Cuando ya estaba a punto de disparar, se contuvo. Había soñado con ese momento tanto tiempo, cada día del año anterior... Apoyar una pistola contra la cabeza del hombre que había asesinado a su novia, acabar con él como habían acabado con Galia. Sin embargo, ahora que había llegado el momento, ahora que la pistola estaba donde debía y le bastaba con mover el dedo, no se decidía. Así no, a sangre fría no. Se mordió el labio, ansioso por disparar, por dar rienda suelta a su odio, pero una vocecita en su interior, la voz de ella, le decía que eso no estaba bien, que no le serviría de nada, que más que curarle le haría daño. Har-Zion intuyó su conflicto interior.
—Ayúdame —dijo con voz ronca, al tiempo que volvía la cabeza hacia Ben Roi—. Haz lo que quieras conmigo una vez fuera, pero ayúdame a salvar la Menorah, por el amor de Dios.

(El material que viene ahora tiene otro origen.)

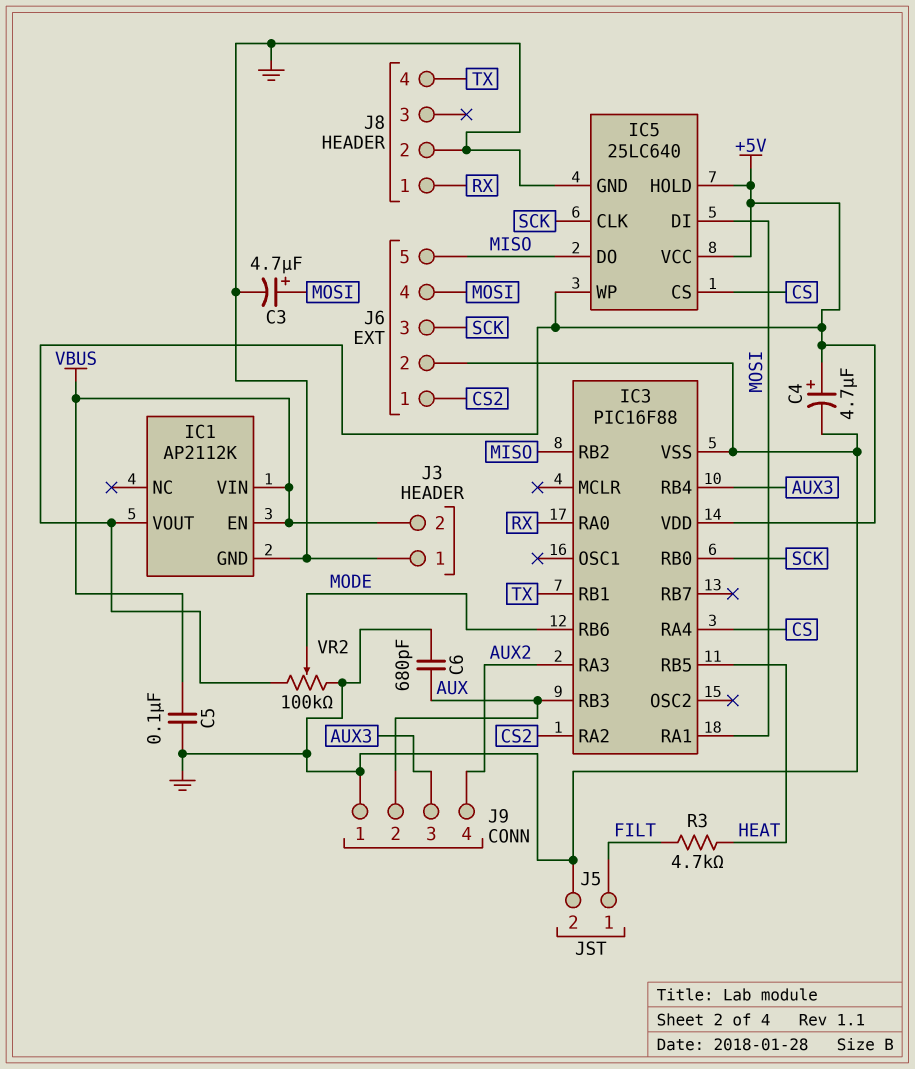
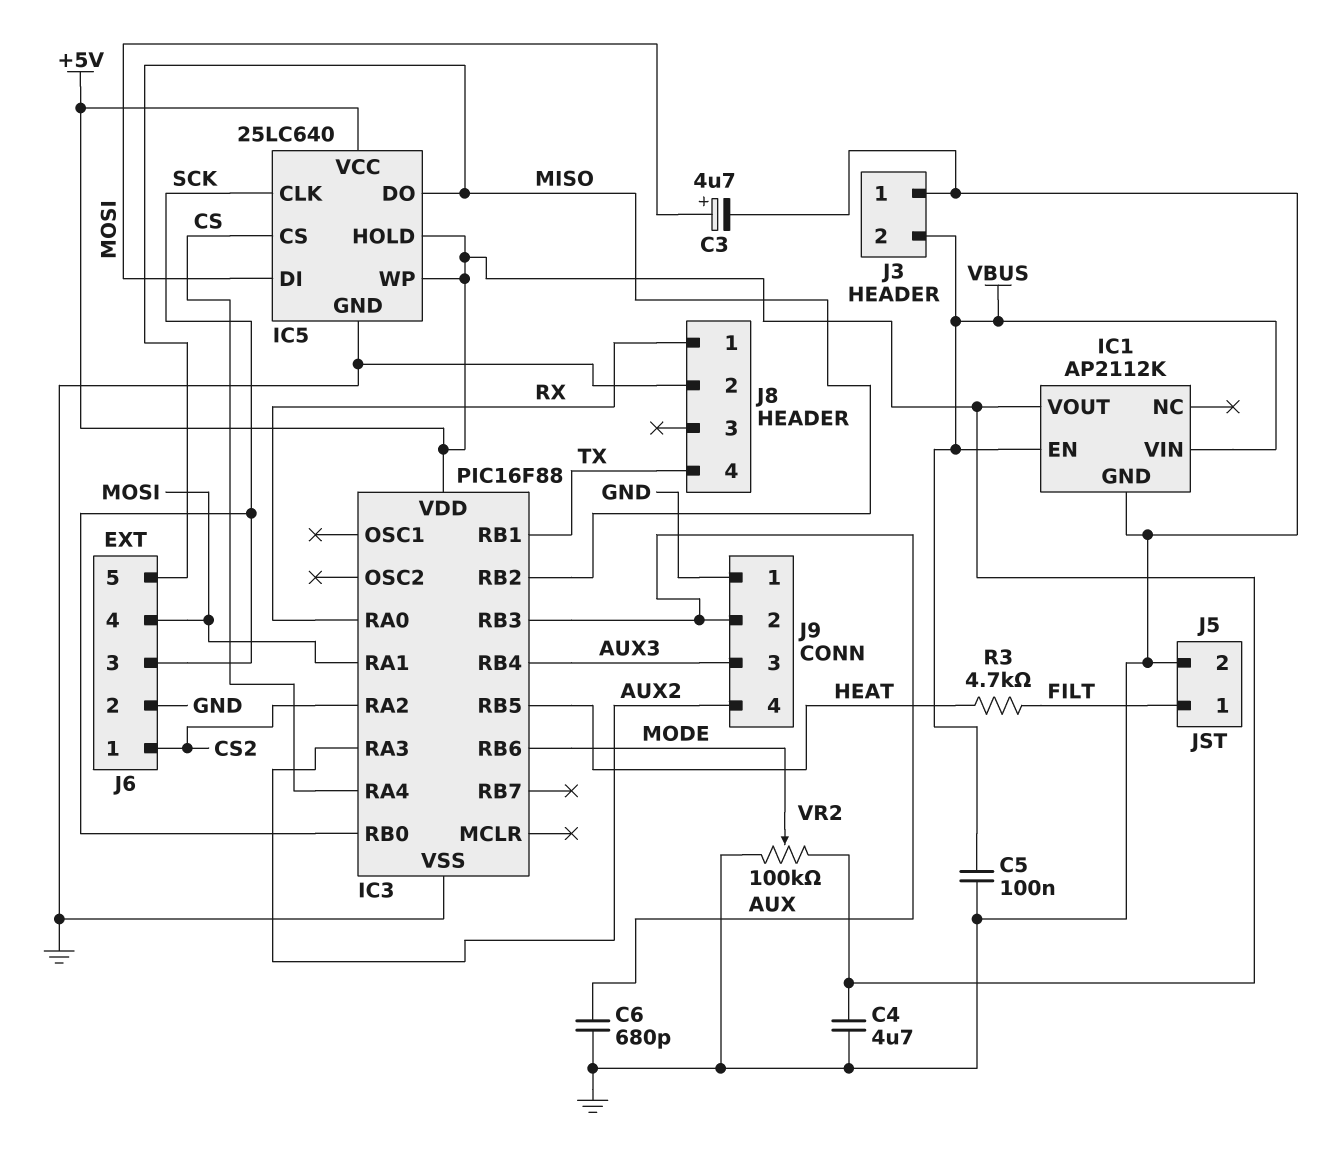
C4: 4.7uF (plus +5V, minus GND) -> 4.7uF (+5V, GND)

Ben Roi le miró, con la mano temblorosa, la cara cubierta de sudor por el creciente calor provocado por el incendio. Después, con un gruñido de desesperación, apartó la pistola. De inmediato, Har-Zion empezó a ponerse en pie, dolorido.
—Tendremos que izarla —añadió—. Necesitamos un cable o una cuerda. ¿Dónde está el árabe?
Ben Roi miró alrededor. Suponía que Jalifa estaba detrás de él, que le había seguido cuando corría hacia el ascensor. En realidad, el egipcio lo había intentado. Sin embargo, al salir de su escondite, una fortísima explosión, la misma que casi había derribado a Ben Roi, había hecho caer media docena de cajas sobre él, y el impacto le había dejado inconsciente. Estaba tendido de bruces en medio del pasillo, y una caja grande le inmovilizaba las piernas. Ben Roi corrió hacia él, se puso de rodillas y apartó la caja.
Al principio pensó que estaba muerto. No obstante, consiguió encontrarle el pulso y, sin tiempo para pensar si podía tener algún hueso roto, se inclinó, lo cargó al hombro y volvió hacia el ascensor, tosiendo a causa del humo. Har-Zion había encontrado una cuerda y la estaba enrollando alrededor del tallo de la Menorah.